[Records to use]:
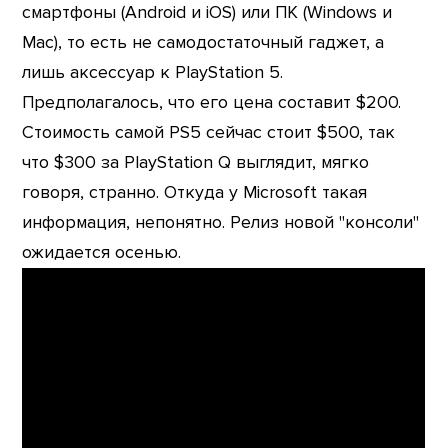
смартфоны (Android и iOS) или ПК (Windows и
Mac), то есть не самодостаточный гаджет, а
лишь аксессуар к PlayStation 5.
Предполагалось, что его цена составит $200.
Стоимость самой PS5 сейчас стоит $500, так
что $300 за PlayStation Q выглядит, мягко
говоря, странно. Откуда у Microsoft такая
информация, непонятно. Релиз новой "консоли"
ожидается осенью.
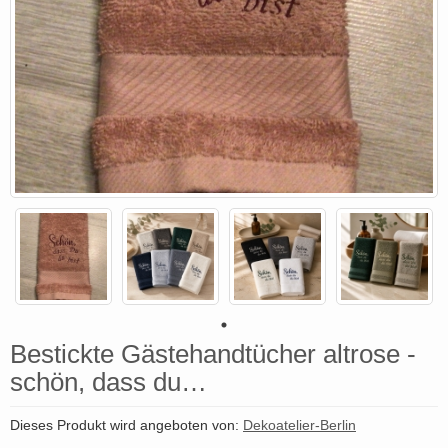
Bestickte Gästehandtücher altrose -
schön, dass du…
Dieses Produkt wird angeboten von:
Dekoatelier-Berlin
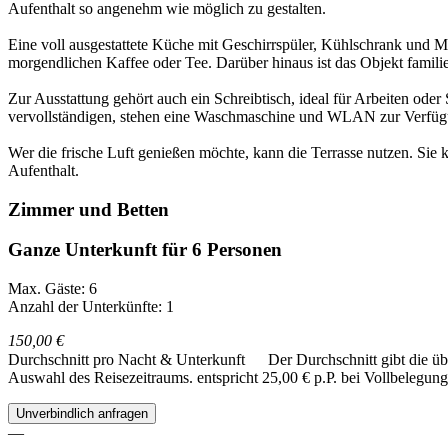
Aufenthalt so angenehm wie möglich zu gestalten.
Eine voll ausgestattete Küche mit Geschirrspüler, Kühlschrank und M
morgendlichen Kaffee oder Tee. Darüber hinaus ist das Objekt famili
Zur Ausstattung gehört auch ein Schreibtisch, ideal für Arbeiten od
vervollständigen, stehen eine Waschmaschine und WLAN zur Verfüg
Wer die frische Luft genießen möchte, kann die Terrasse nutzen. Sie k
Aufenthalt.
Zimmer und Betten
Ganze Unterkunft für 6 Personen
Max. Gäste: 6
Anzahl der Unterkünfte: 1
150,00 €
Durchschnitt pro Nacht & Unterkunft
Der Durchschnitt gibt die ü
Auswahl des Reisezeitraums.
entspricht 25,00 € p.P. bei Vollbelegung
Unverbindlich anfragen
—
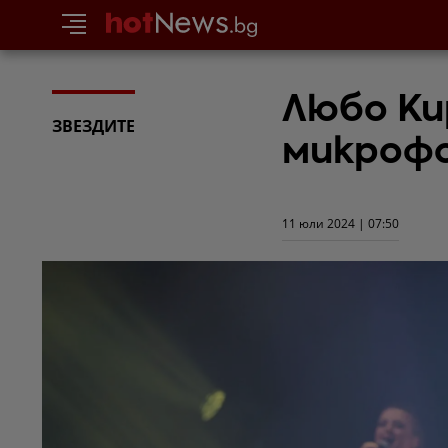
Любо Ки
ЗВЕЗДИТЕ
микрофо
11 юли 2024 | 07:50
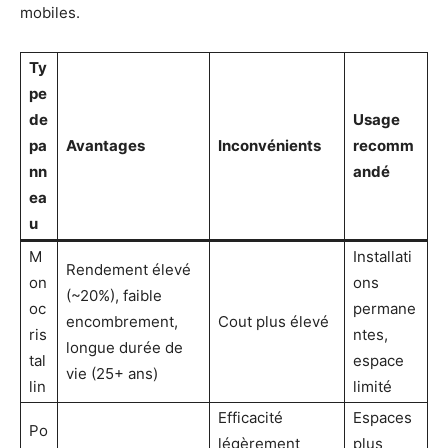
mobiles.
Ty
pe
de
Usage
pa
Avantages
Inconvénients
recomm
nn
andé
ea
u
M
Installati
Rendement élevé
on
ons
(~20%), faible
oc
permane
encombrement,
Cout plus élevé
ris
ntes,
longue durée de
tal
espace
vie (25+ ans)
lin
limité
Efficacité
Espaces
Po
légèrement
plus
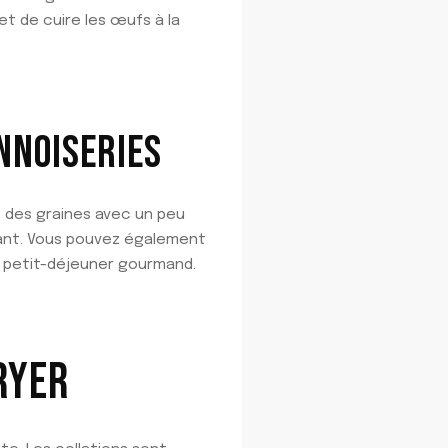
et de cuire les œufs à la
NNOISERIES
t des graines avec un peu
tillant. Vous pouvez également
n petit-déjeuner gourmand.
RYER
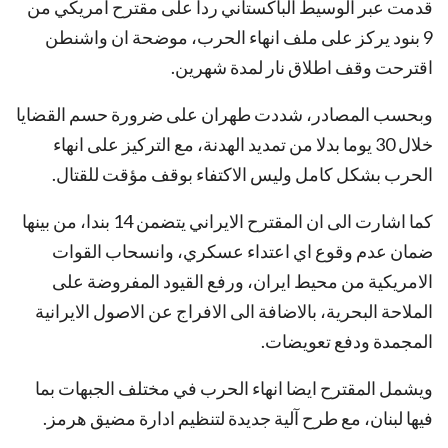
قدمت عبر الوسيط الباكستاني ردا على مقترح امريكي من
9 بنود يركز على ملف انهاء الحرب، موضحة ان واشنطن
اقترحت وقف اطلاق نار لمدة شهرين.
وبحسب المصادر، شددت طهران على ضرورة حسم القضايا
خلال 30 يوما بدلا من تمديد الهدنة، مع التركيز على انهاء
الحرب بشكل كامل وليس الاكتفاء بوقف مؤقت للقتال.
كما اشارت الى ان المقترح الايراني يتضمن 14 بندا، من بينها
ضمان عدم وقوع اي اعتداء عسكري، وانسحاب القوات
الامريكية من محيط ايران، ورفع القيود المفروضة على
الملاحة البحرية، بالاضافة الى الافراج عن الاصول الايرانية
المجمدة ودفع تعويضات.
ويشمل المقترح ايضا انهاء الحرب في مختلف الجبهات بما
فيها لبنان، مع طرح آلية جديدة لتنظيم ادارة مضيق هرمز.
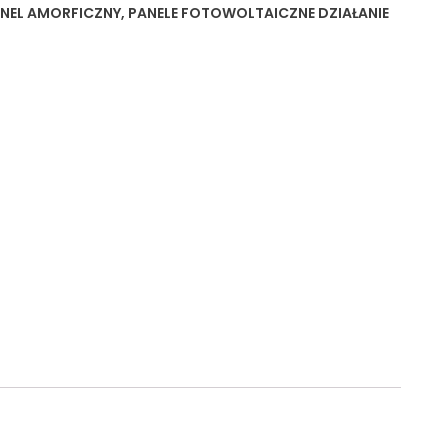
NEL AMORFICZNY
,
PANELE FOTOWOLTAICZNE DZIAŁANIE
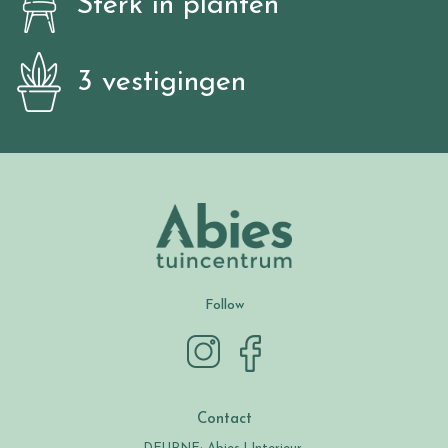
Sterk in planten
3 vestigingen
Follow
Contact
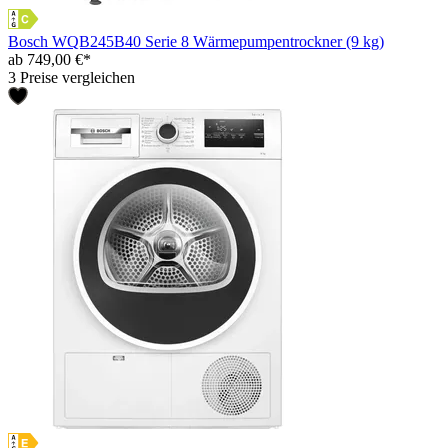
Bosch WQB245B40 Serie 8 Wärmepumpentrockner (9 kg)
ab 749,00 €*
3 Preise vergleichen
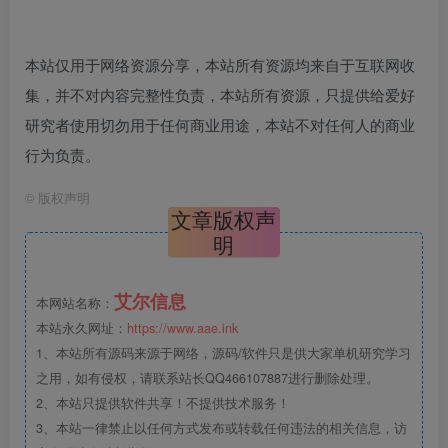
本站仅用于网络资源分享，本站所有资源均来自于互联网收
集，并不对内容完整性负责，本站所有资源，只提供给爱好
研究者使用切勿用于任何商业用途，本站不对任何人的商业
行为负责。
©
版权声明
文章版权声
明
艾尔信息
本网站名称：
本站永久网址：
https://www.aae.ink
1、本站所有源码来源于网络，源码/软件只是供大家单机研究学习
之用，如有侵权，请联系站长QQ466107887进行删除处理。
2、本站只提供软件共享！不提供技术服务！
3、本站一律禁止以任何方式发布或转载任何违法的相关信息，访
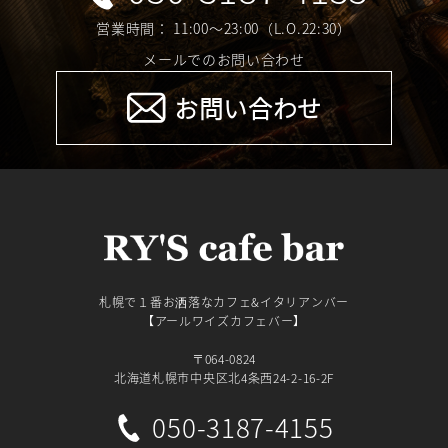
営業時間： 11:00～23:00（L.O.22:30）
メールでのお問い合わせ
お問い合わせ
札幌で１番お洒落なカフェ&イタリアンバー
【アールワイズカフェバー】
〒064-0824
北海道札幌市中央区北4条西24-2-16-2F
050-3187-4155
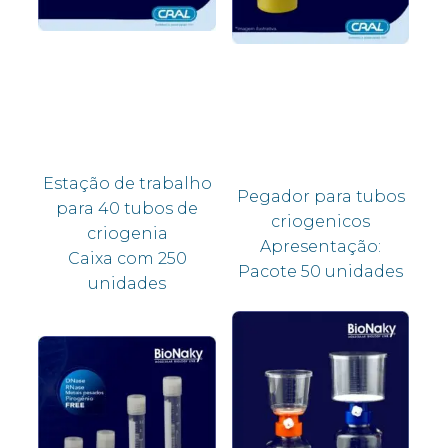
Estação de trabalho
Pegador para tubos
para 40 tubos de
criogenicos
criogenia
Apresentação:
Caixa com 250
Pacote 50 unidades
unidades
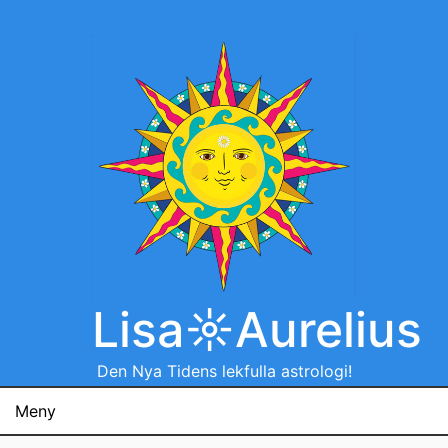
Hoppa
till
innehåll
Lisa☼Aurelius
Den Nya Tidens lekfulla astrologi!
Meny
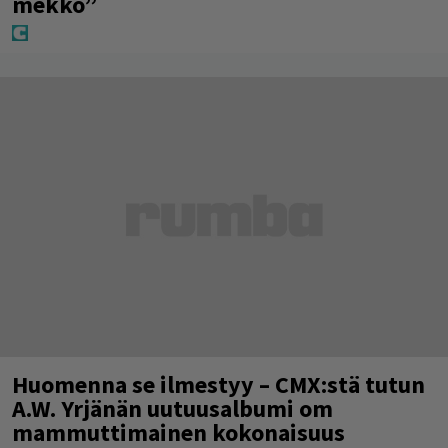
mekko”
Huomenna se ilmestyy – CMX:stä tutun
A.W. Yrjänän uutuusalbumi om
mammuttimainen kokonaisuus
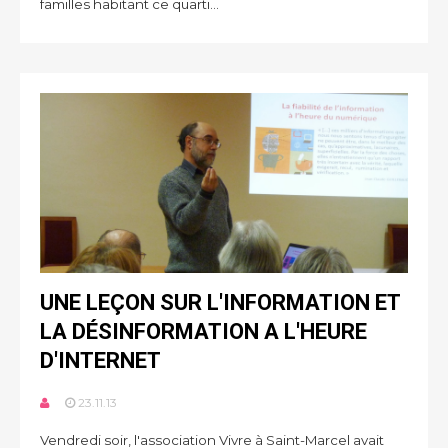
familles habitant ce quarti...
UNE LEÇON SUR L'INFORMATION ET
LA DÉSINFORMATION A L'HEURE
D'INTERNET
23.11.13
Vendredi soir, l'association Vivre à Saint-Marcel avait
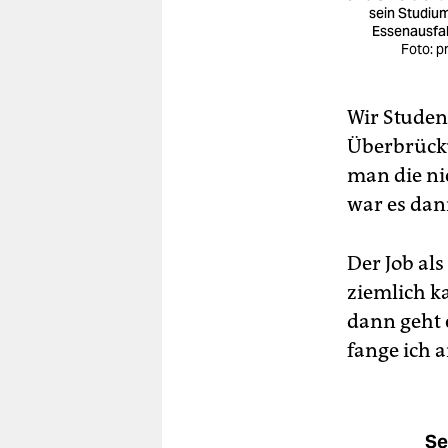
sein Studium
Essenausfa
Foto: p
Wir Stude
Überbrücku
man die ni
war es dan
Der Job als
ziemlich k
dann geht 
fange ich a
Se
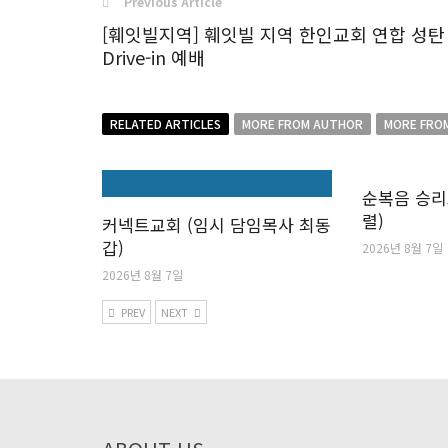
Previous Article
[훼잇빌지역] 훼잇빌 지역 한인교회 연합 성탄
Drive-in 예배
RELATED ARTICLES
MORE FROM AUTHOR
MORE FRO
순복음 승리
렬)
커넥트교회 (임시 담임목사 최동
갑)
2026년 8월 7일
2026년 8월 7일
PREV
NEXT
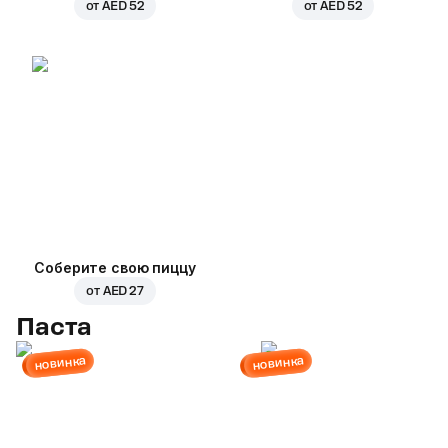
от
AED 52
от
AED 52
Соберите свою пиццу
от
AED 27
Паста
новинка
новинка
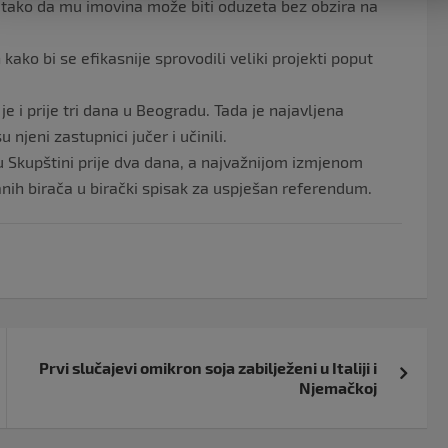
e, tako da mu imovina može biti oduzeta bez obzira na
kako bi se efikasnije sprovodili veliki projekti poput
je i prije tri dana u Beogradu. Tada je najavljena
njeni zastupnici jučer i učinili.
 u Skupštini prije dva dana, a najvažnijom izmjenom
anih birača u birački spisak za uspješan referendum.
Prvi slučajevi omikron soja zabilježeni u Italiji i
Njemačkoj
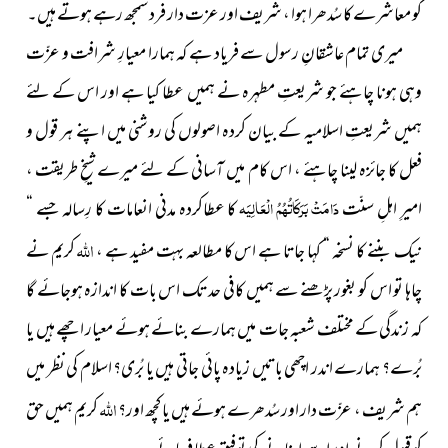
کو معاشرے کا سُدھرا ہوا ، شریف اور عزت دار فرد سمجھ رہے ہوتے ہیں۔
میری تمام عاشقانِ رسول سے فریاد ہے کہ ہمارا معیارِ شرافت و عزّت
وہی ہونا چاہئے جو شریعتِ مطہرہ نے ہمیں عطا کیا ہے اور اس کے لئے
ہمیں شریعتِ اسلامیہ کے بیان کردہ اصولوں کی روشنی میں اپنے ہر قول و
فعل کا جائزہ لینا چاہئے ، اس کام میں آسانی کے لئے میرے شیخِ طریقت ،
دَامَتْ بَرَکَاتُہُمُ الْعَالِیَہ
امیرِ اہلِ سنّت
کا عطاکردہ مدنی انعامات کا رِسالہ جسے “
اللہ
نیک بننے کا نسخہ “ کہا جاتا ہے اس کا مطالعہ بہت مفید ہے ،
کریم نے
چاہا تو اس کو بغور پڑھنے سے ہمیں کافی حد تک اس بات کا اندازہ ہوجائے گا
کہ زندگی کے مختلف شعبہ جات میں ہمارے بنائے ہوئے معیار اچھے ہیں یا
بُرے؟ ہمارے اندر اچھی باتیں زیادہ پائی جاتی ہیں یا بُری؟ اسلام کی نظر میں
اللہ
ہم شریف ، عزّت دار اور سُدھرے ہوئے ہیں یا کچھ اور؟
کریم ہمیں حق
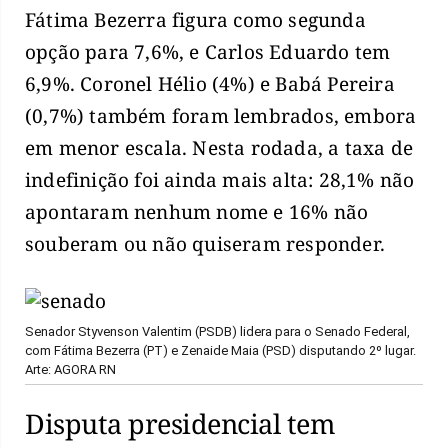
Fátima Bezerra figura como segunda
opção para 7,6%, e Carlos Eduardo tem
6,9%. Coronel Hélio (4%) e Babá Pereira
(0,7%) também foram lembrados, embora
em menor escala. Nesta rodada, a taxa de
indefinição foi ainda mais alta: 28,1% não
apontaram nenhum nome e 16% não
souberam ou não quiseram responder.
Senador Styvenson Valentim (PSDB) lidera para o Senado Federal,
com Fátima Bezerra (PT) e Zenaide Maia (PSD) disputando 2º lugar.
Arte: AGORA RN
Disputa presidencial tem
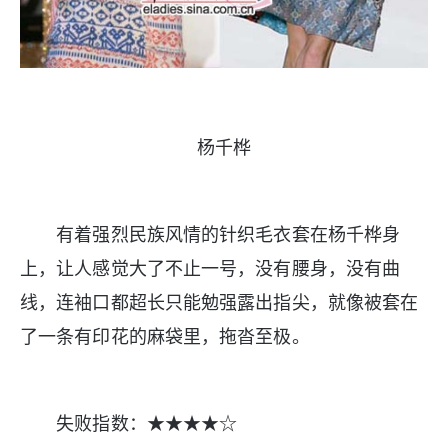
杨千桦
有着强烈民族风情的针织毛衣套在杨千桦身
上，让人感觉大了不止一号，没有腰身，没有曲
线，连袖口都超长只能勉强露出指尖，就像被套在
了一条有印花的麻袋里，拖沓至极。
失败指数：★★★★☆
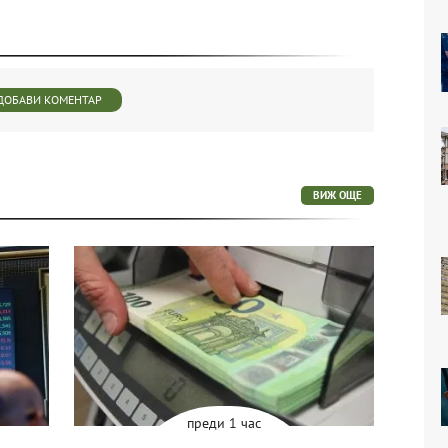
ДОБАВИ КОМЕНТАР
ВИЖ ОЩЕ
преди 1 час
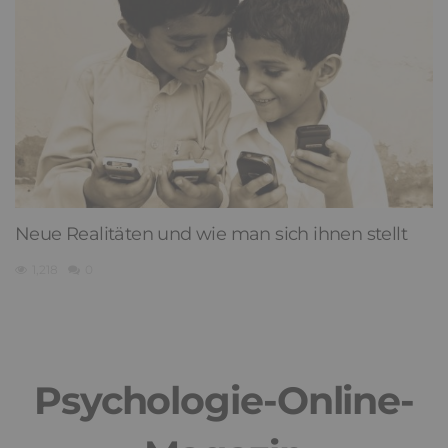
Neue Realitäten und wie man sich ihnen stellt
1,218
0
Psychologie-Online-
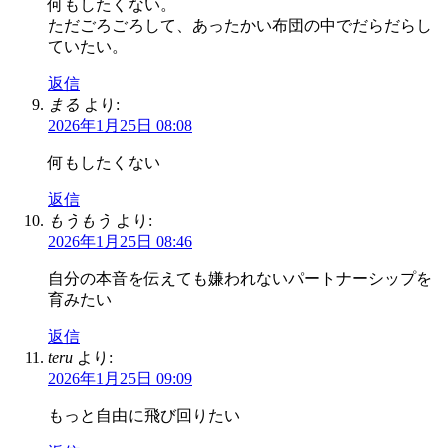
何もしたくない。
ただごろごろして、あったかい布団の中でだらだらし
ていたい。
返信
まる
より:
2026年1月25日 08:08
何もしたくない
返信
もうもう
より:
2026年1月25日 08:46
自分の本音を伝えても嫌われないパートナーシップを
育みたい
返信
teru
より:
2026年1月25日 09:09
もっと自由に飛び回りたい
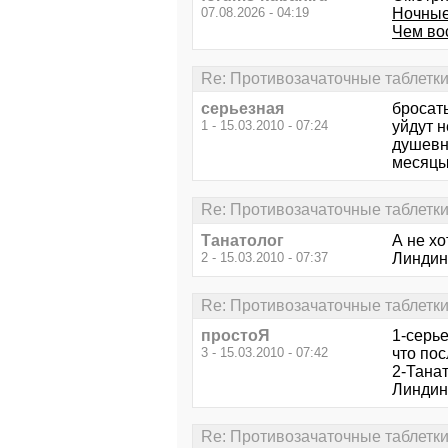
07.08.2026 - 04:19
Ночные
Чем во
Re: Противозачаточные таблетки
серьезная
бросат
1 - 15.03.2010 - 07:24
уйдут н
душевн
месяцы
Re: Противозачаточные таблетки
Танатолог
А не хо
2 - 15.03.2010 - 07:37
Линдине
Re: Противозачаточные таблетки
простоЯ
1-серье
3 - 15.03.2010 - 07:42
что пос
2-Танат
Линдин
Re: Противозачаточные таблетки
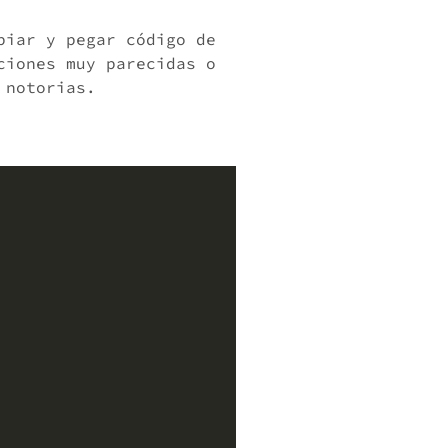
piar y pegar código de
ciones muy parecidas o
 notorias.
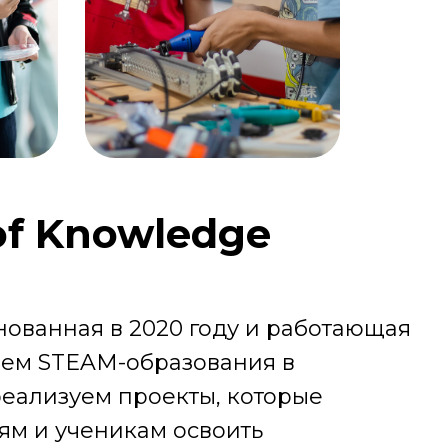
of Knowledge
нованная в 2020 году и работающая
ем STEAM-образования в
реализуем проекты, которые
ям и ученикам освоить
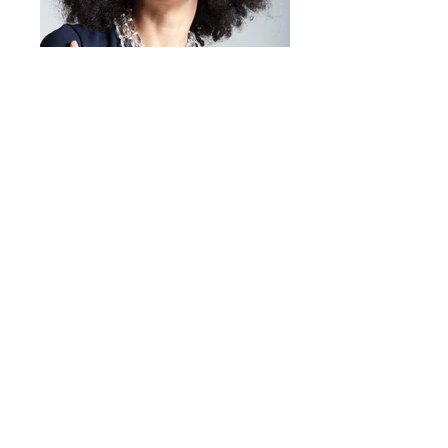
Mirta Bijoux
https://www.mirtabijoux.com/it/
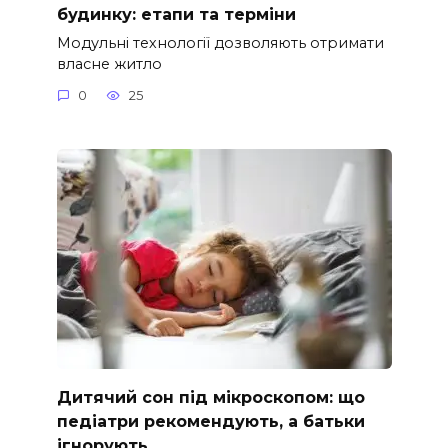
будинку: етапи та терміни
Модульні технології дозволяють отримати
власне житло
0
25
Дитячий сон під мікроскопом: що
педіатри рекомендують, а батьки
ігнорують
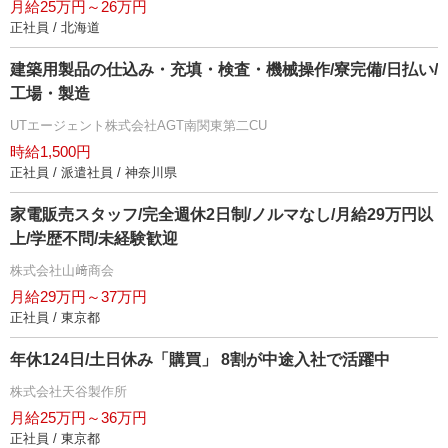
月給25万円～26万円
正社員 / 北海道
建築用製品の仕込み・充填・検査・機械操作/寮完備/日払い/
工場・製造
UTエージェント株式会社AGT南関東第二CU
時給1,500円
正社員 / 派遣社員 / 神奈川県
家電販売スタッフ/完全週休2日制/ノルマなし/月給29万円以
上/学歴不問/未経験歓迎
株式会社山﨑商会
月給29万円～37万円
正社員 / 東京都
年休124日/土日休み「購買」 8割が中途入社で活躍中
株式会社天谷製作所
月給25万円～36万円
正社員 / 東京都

[Request]:
Set down again, exactly, every line above from the one with "u Skupštini prije" down to the one with "امیرِ اہلِ سنّت", both ends included. No pictures, and nothing else.

[Response]:
 u Skupštini prije dva dana, a najvažnijom izmjenom
anih birača u birački spisak za uspješan referendum.
Prvi slučajevi omikron soja zabilježeni u Italiji i
Njemačkoj
کو معاشرے کا سُدھرا ہوا ، شریف اور عزت دار فرد سمجھ رہے ہوتے ہیں۔
میری تمام عاشقانِ رسول سے فریاد ہے کہ ہمارا معیارِ شرافت و عزّت
وہی ہونا چاہئے جو شریعتِ مطہرہ نے ہمیں عطا کیا ہے اور اس کے لئے
ہمیں شریعتِ اسلامیہ کے بیان کردہ اصولوں کی روشنی میں اپنے ہر قول و
فعل کا جائزہ لینا چاہئے ، اس کام میں آسانی کے لئے میرے شیخِ طریقت ،
دَامَتْ بَرَکَاتُہُمُ الْعَالِیَہ
امیرِ اہلِ سنّت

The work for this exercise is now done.